А Александр Егорович уже сворачивал в переулок, опасливо обходя месиво из грязи и снега на повороте. Хотел было пройти по бровке канавы, но там, загораживая дорогу, по брюхо стояла чья-то корова. Она подбирала клочья вытаявшего в апрельских лучах сена, потерянного при зимних перевозках.

За новым рейковым палисадником, на крыльце домика о двух окнах стояла девушка в накинутом на плечи пальто. Зубной щеткой, просыпая на крыльцо порошок, она обихаживала казавшиеся игрушечными валенки.

— Наташка! — окликнул Заеланный. — Цыган шубу уже когда продал, а ты в катанках куда-то собираешься. Глянь-ка, что на улице делается, Вода.

— К вечеру опять подморозит, дядя Саша. Вы к нам?

— К вам. Дома Филиппыч?

— Дома. Строгает что-то в сараюшке.

Старик обогнул дом и остановился перед открытой в дощатый сарай дверью.

— В воскресенье работать грех, — громко сказал он. — Бог накажет, смотри!

— Работать никогда не грех, — весело отозвались из сарая, — а наказание я вперед за все грехи отбыл. Десять лет. Погоди, только фартук сниму…

— Драться станешь, что ли? — пошутил Александр Егорович.

Из сарая, отряхивая с пиджака кружевные рубаночные стружки, вышел совершенно седой мужчина с удивительно молодыми, задорными глазами. Оттого седина казалась неестественной, хотя глубокие, резкие морщины были под стать ей.

— Драться сегодня не стану, так и быть, — шуткой же ответил он гостю. — Это тебе все бы драться с кем-нибудь. Пойдем в дом, воитель! Чаем напою.

В светлой, оклеенной обоями кухоньке он сунул в розетку штепсель электрической плитки. Загремев крышкой, глянул в пузатый никелированный чайник — есть ли вода.

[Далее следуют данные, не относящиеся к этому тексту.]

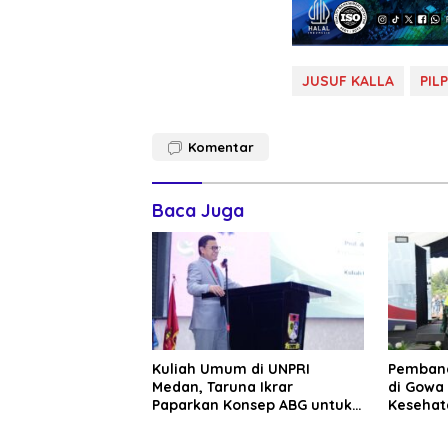
JUSUF KALLA
PIL
Komentar
Baca Juga
Kuliah Umum di UNPRI
Pembang
Medan, Taruna Ikrar
di Gowa
Paparkan Konsep ABG untuk
Kesehat
Wujudkan Kampus Kelas
Pegunu
Dunia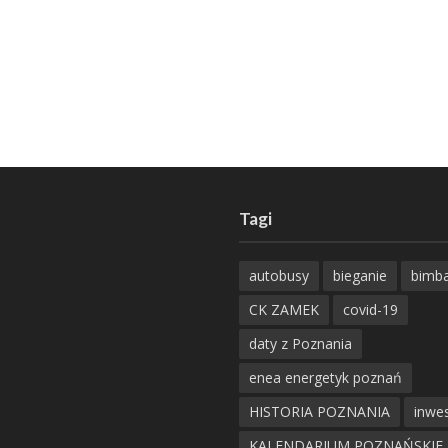
Tagi
autobusy
bieganie
bimb
CK ZAMEK
covid-19
daty z Poznania
enea energetyk poznań
HISTORIA POZNANIA
inwes
KALENDARIUM POZNAŃSKIE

Александр Егорович сокрушенно вздохнул.

— Медицина, Филипп Филиппович, знаешь что говорит? Она говорит, что чай действует на сердце. Отрицательно.

И, раздув усы, выставил на стол бутылку.

— Это с какой радости? — спросил хозяин.

— Не с радости. С горя.

— О-о! И половину уже успел трахнуть?

— Старуха на полную капиталов не выделила, с Пермяковым из транспортного пополам розлили, чекушек в райпо не было.

— Разлагаешь ты меня, товарищ Заеланный! — усмехнулся Филипп Филиппович и позвал: — Наталья! Ты бы нам оборудовала что-нибудь закусить. Гость-то с водкой явился.

Пока приготовлялась закуска, мужчины курили, перебрасываясь обычными в таких случаях словами: погоду леший не разберет, но, по зиме судя, лето должно выдаться не очень дождливым.

— Так какое же у тебя горе? — спросил, посмеиваясь, хозяин, когда наполнены были рюмки, а от тарелки с огурцами своего посола вкусно запахло смородиновым листом.

— Горе не горе, — Александр Егорович разгладил ладонью усы, задумчиво поднял рюмку. — Давай выпьем. Как говорится, чтобы дома не журились… фу, гадость! И как это люди ее пьют, а?

Нюхая корочку, блаженно сощурился. Потом потянулся вилкой к миске с квашеной капустой.